Skip to content

Research Examples

This guide demonstrates how to use BSBR for research and experimentation.

Model Comparison

from bsbr.evals import compare_models, analyze_results
import matplotlib.pyplot as plt

# Compare different models across various sequence lengths
results = compare_models(
    seq_lengths=[64, 128, 256, 512, 1024],
    models=['BSBR', 'Linear', 'DeltaNet', 'SlidingWindow', 'Standard'],
    metrics=['inference_time', 'memory_usage', 'accuracy']
)

# Analyze results
analysis = analyze_results(results)

# Plot results
plt.figure(figsize=(10, 6))
plt.plot(results['seq_lengths'], results['BSBR']['inference_time'], label='BSBR')
plt.plot(results['seq_lengths'], results['Standard']['inference_time'], label='Standard')
plt.xlabel('Sequence Length')
plt.ylabel('Inference Time (s)')
plt.title('Inference Time vs Sequence Length')
plt.legend()
plt.show()

Memory Analysis

from bsbr.utils.memory import analyze_memory_usage
import torch

def profile_memory_usage(model, input_ids):
    """Profile memory usage during forward pass."""
    torch.cuda.reset_peak_memory_stats()

    # Forward pass
    outputs = model(input_ids)

    # Get memory stats
    peak_memory = torch.cuda.max_memory_allocated() / 1024**2  # MB
    current_memory = torch.cuda.memory_allocated() / 1024**2   # MB

    return {
        'peak_memory': peak_memory,
        'current_memory': current_memory
    }

# Analyze memory usage across different chunk sizes
chunk_sizes = [32, 64, 128, 256]
memory_results = {}

for chunk_size in chunk_sizes:
    model = BSBRModel(
        vocab_size=10000,
        hidden_dim=512,
        num_layers=4,
        num_heads=8,
        chunk_size=chunk_size,
        ff_dim=2048,
        dropout=0.1
    )

    input_ids = torch.randint(0, 10000, (1, 1024))
    memory_results[chunk_size] = profile_memory_usage(model, input_ids)

Attention Visualization

from bsbr.utils.visualization import visualize_attention

def analyze_attention_patterns(model, input_ids):
    """Analyze attention patterns in the model."""
    # Get attention weights
    attention_weights = model.get_attention_weights(input_ids)

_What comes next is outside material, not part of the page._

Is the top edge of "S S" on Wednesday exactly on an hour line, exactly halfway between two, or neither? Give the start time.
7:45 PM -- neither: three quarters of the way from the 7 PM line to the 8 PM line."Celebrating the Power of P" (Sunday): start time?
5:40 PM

    # Visualize attention patterns
    plt.figure(figsize=(12, 8))
    visualize_attention(attention_weights)
    plt.title('Attention Patterns')
    plt.show()

    # Analyze sparsity
    sparsity = (attention_weights == 0).float().mean()
    print(f"Attention sparsity: {sparsity:.2%}")

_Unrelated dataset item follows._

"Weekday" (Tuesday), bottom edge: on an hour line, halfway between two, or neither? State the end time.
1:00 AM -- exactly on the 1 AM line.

# Compare attention patterns across models
models = {
    'BSBR': BSBRModel(...),
    'Linear': LinearTransformer(...),
    'Standard': StandardTransformer(...)
}

for name, model in models.items():
    print(f"\nAnalyzing {name} attention patterns:")
    analyze_attention_patterns(model, input_ids)

Scaling Analysis

from bsbr.evals import scaling_analysis

def analyze_scaling_behavior():
    """Analyze how different models scale with sequence length."""
    seq_lengths = [64, 128, 256, 512, 1024, 2048]
    models = ['BSBR', 'Linear', 'Standard']

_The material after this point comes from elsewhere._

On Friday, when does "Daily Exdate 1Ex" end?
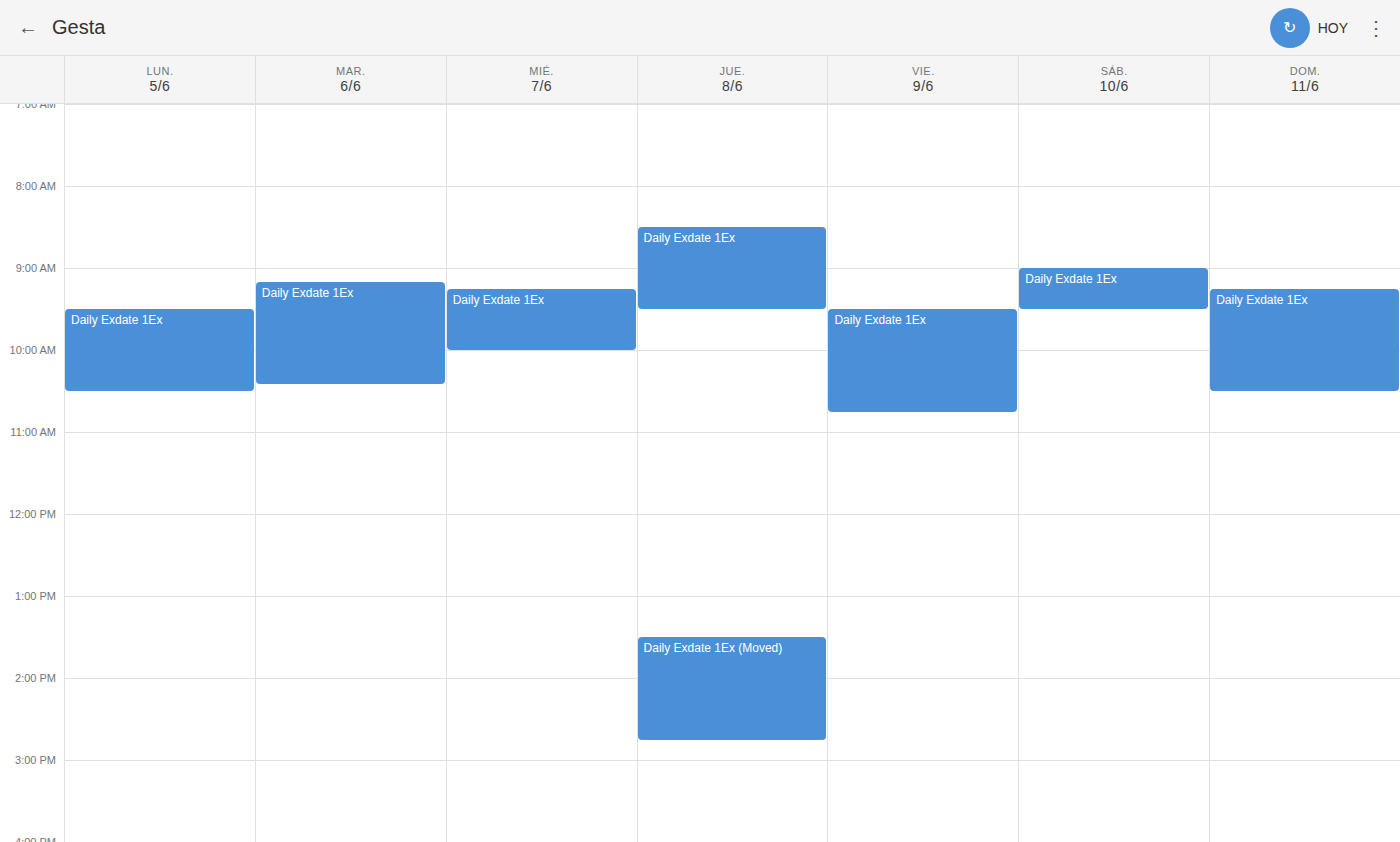
10:45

    results = scaling_analysis(
        seq_lengths=seq_lengths,
        models=models,
        metrics=['time', 'memory', 'flops']
    )

    # Plot scaling curves
    plt.figure(figsize=(12, 4))

    # Time scaling
    plt.subplot(131)
    for model in models:
        plt.plot(seq_lengths, results[model]['time'], label=model)
    plt.xlabel('Sequence Length')
    plt.ylabel('Time (s)')
    plt.title('Time Scaling')
    plt.legend()

    # Memory scaling
    plt.subplot(132)
    for model in models:
        plt.plot(seq_lengths, results[model]['memory'], label=model)
    plt.xlabel('Sequence Length')
    plt.ylabel('Memory (GB)')
    plt.title('Memory Scaling')
    plt.legend()

    # FLOPs scaling
    plt.subplot(133)
    for model in models:
        plt.plot(seq_lengths, results[model]['flops'], label=model)
    plt.xlabel('Sequence Length')
    plt.ylabel('FLOPs')
    plt.title('FLOPs Scaling')
    plt.legend()

    plt.tight_layout()
    plt.show()

Custom Research Experiments

from bsbr.utils.research import ExperimentRunner

class CustomExperiment(ExperimentRunner):
    """Custom research experiment."""

    def setup(self):
        """Setup experiment parameters."""
        self.models = {
            'BSBR': BSBRModel(...),
            'Linear': LinearTransformer(...),
            'Standard': StandardTransformer(...)
        }
        self.seq_lengths = [64, 128, 256, 512, 1024]
        self.metrics = ['time', 'memory', 'accuracy']

    def run_experiment(self, model, seq_length):
        """Run single experiment."""
        # Generate input
        input_ids = torch.randint(0, 10000, (1, seq_length))

        # Measure metrics
        start_time = time.time()
        outputs = model(input_ids)
        inference_time = time.time() - start_time

        memory_usage = torch.cuda.max_memory_allocated() / 1024**2

        # Calculate accuracy (example)
        accuracy = self.calculate_accuracy(outputs)

        return {
            'time': inference_time,
            'memory': memory_usage,
            'accuracy': accuracy
        }

    def analyze_results(self, results):
        """Analyze experiment results."""
        # Custom analysis code
        pass

# Run experiment
experiment = CustomExperiment()
results = experiment.run()
experiment.analyze_results(results)